_What the task requires_
Return the lines below in which the string "weak" occurs.

_Information shown_
[Start of section]

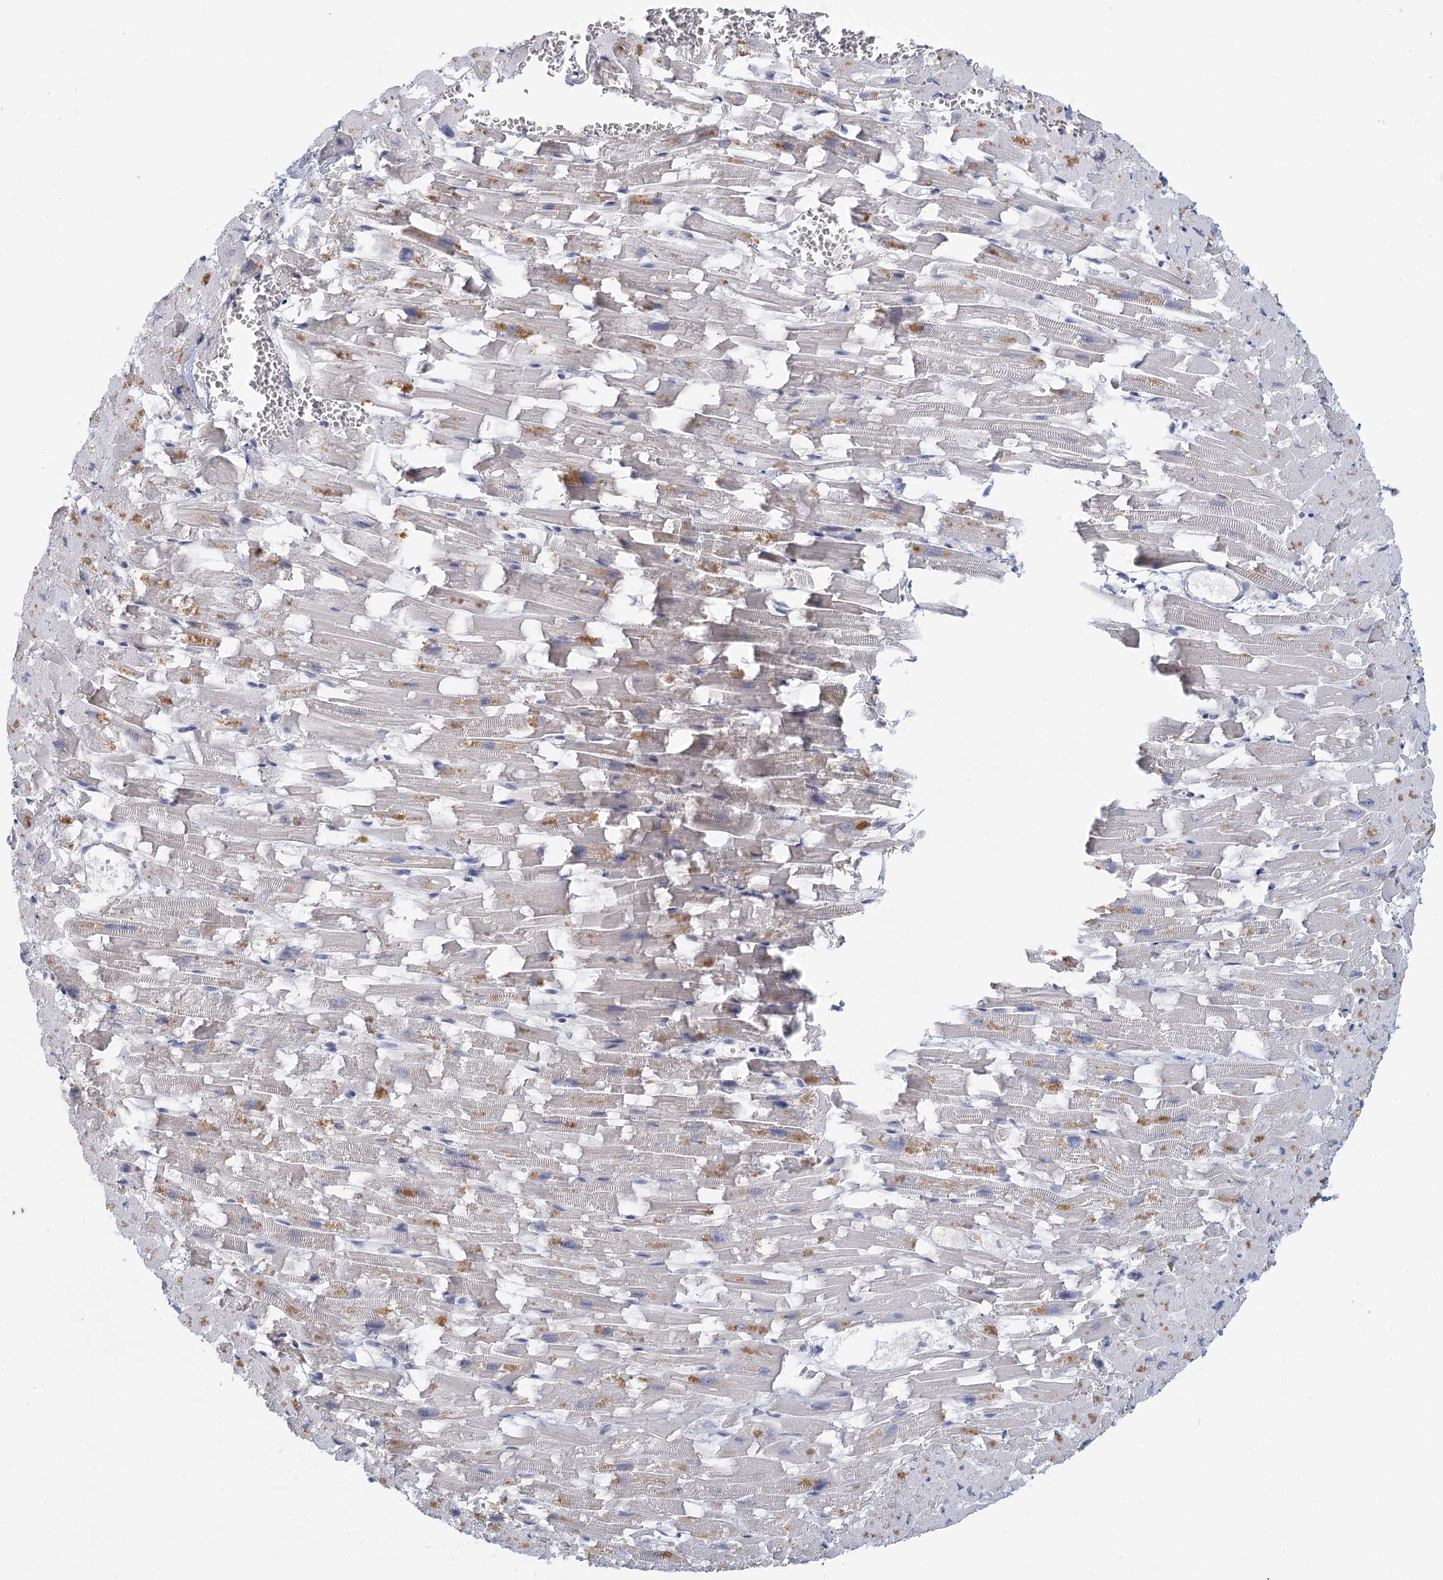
{"staining": {"intensity": "weak", "quantity": "<25%", "location": "cytoplasmic/membranous,nuclear"}, "tissue": "heart muscle", "cell_type": "Cardiomyocytes", "image_type": "normal", "snomed": [{"axis": "morphology", "description": "Normal tissue, NOS"}, {"axis": "topography", "description": "Heart"}], "caption": "This is a micrograph of immunohistochemistry (IHC) staining of normal heart muscle, which shows no staining in cardiomyocytes. The staining was performed using DAB (3,3'-diaminobenzidine) to visualize the protein expression in brown, while the nuclei were stained in blue with hematoxylin (Magnification: 20x).", "gene": "MYO7B", "patient": {"sex": "female", "age": 64}}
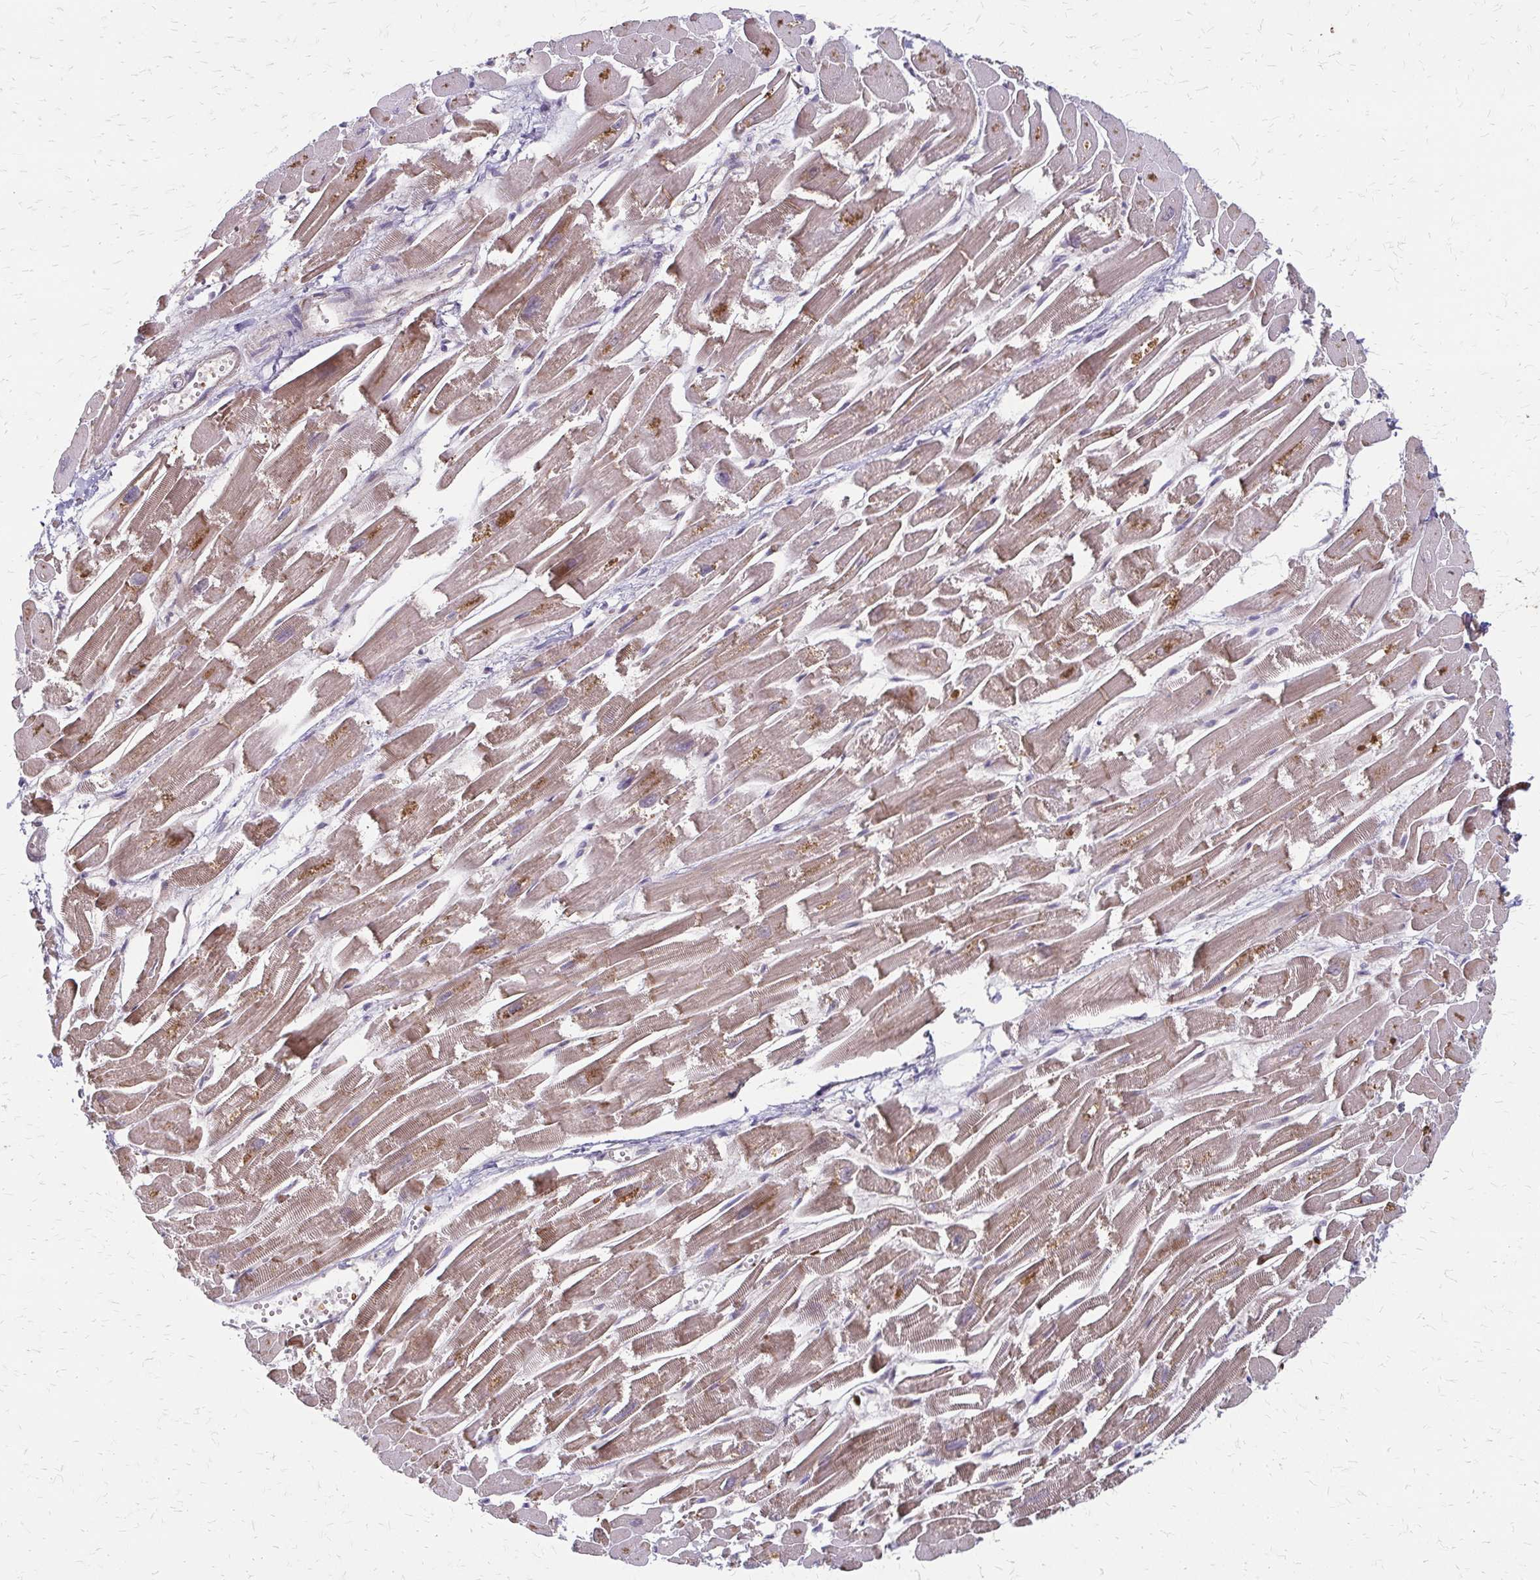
{"staining": {"intensity": "moderate", "quantity": ">75%", "location": "cytoplasmic/membranous"}, "tissue": "heart muscle", "cell_type": "Cardiomyocytes", "image_type": "normal", "snomed": [{"axis": "morphology", "description": "Normal tissue, NOS"}, {"axis": "topography", "description": "Heart"}], "caption": "Immunohistochemistry photomicrograph of benign heart muscle stained for a protein (brown), which shows medium levels of moderate cytoplasmic/membranous positivity in approximately >75% of cardiomyocytes.", "gene": "ZNF383", "patient": {"sex": "male", "age": 54}}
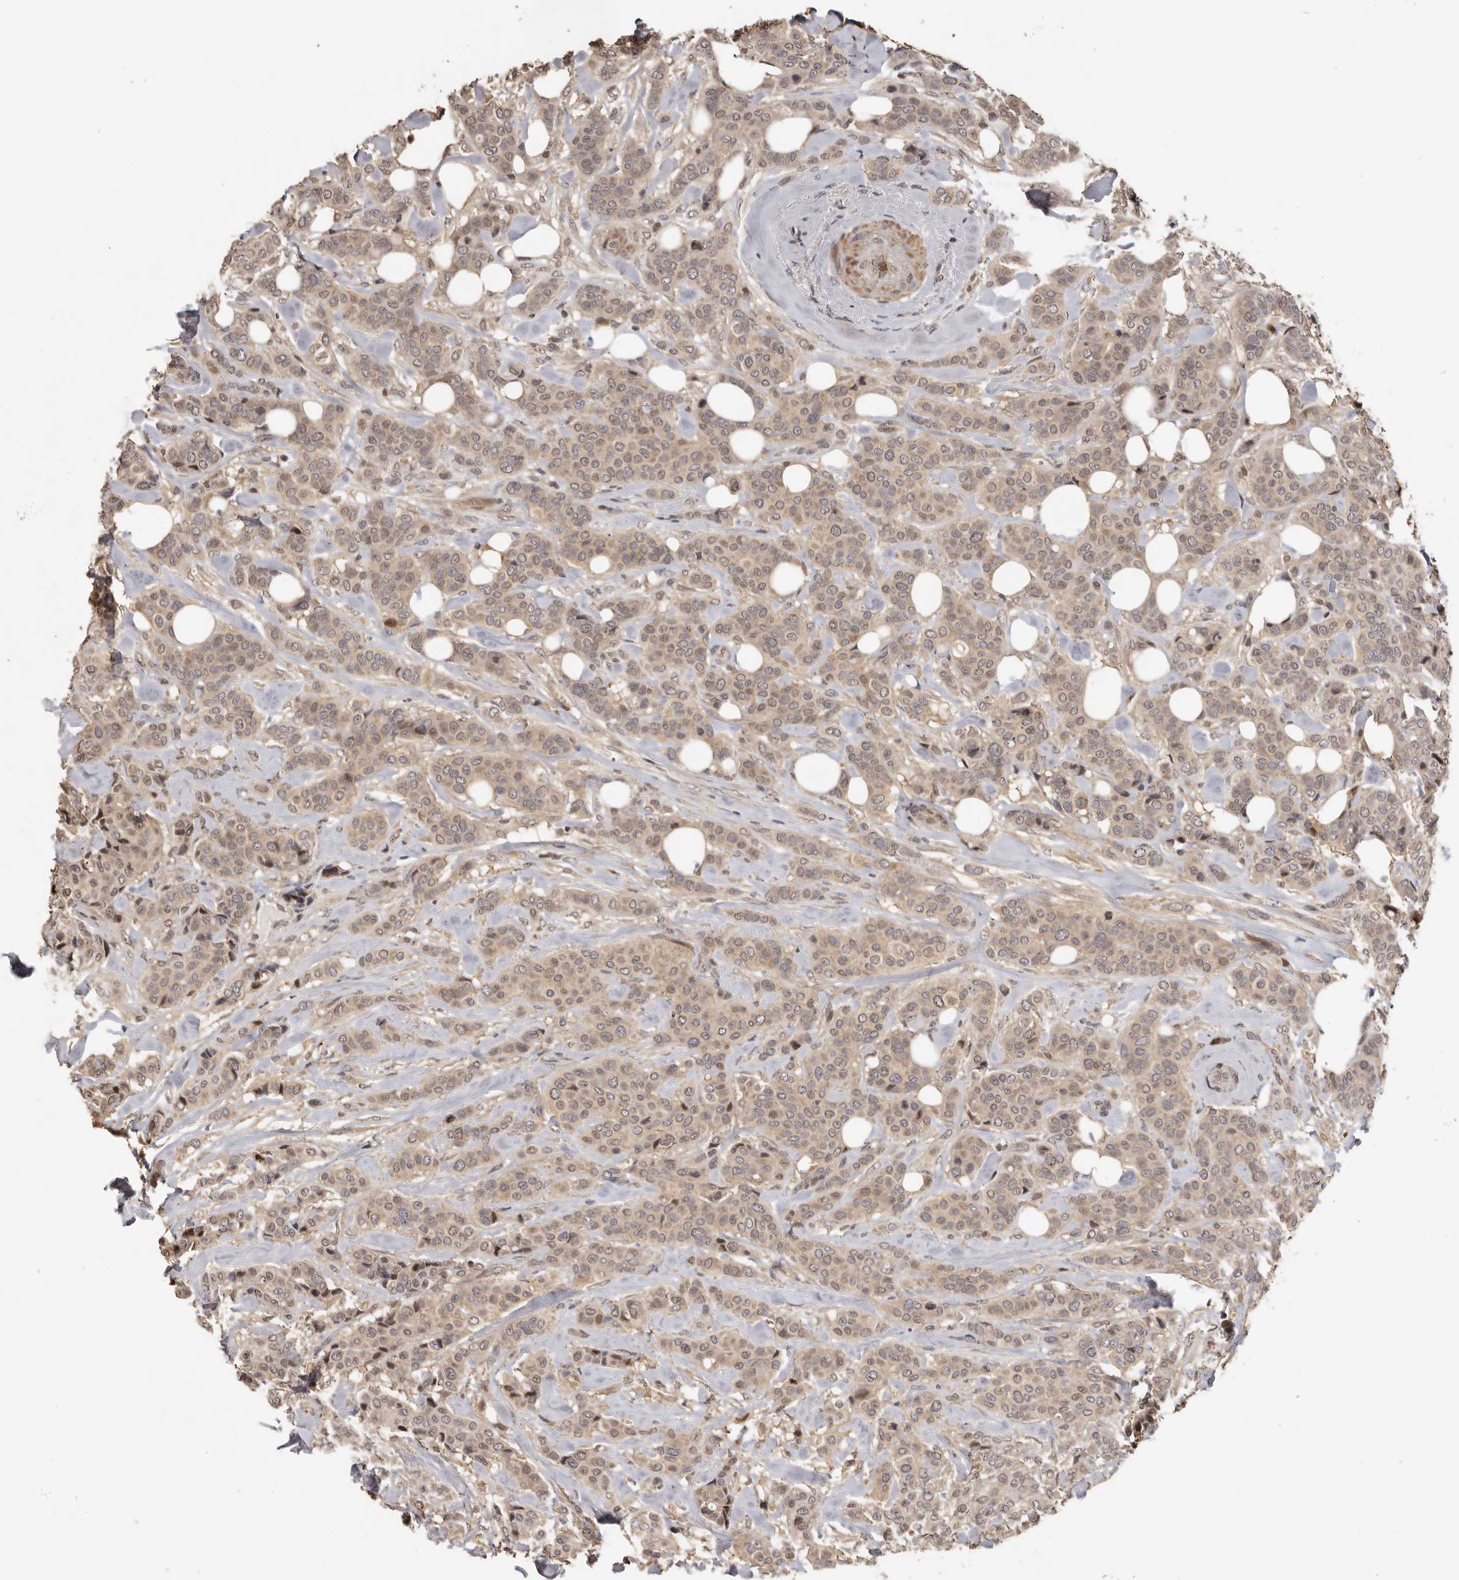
{"staining": {"intensity": "weak", "quantity": ">75%", "location": "cytoplasmic/membranous,nuclear"}, "tissue": "breast cancer", "cell_type": "Tumor cells", "image_type": "cancer", "snomed": [{"axis": "morphology", "description": "Lobular carcinoma"}, {"axis": "topography", "description": "Breast"}], "caption": "Weak cytoplasmic/membranous and nuclear expression for a protein is seen in about >75% of tumor cells of breast cancer using immunohistochemistry.", "gene": "KIF2B", "patient": {"sex": "female", "age": 51}}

[End of section]

_Answer box_
{"staining": {"intensity": "weak", "quantity": "<25%", "location": "cytoplasmic/membranous,nuclear"}, "tissue": "heart muscle", "cell_type": "Cardiomyocytes", "image_type": "normal", "snomed": [{"axis": "morphology", "description": "Normal tissue, NOS"}, {"axis": "topography", "description": "Heart"}], "caption": "This is a micrograph of immunohistochemistry (IHC) staining of normal heart muscle, which shows no staining in cardiomyocytes. The staining was performed using DAB (3,3'-diaminobenzidine) to visualize the protein expression in brown, while the nuclei were stained in blue with hematoxylin (Magnification: 20x).", "gene": "MYO7B", "patient": {"sex": "female", "age": 64}}
{"staining": {"intensity": "weak", "quantity": ">75%", "location": "cytoplasmic/membranous,nuclear"}, "tissue": "breast cancer", "cell_type": "Tumor cells", "image_type": "cancer", "snomed": [{"axis": "morphology", "description": "Lobular carcinoma"}, {"axis": "topography", "description": "Breast"}], "caption": "Weak cytoplasmic/membranous and nuclear expression for a protein is seen in about >75% of tumor cells of breast cancer using immunohistochemistry.", "gene": "KIF2B", "patient": {"sex": "female", "age": 51}}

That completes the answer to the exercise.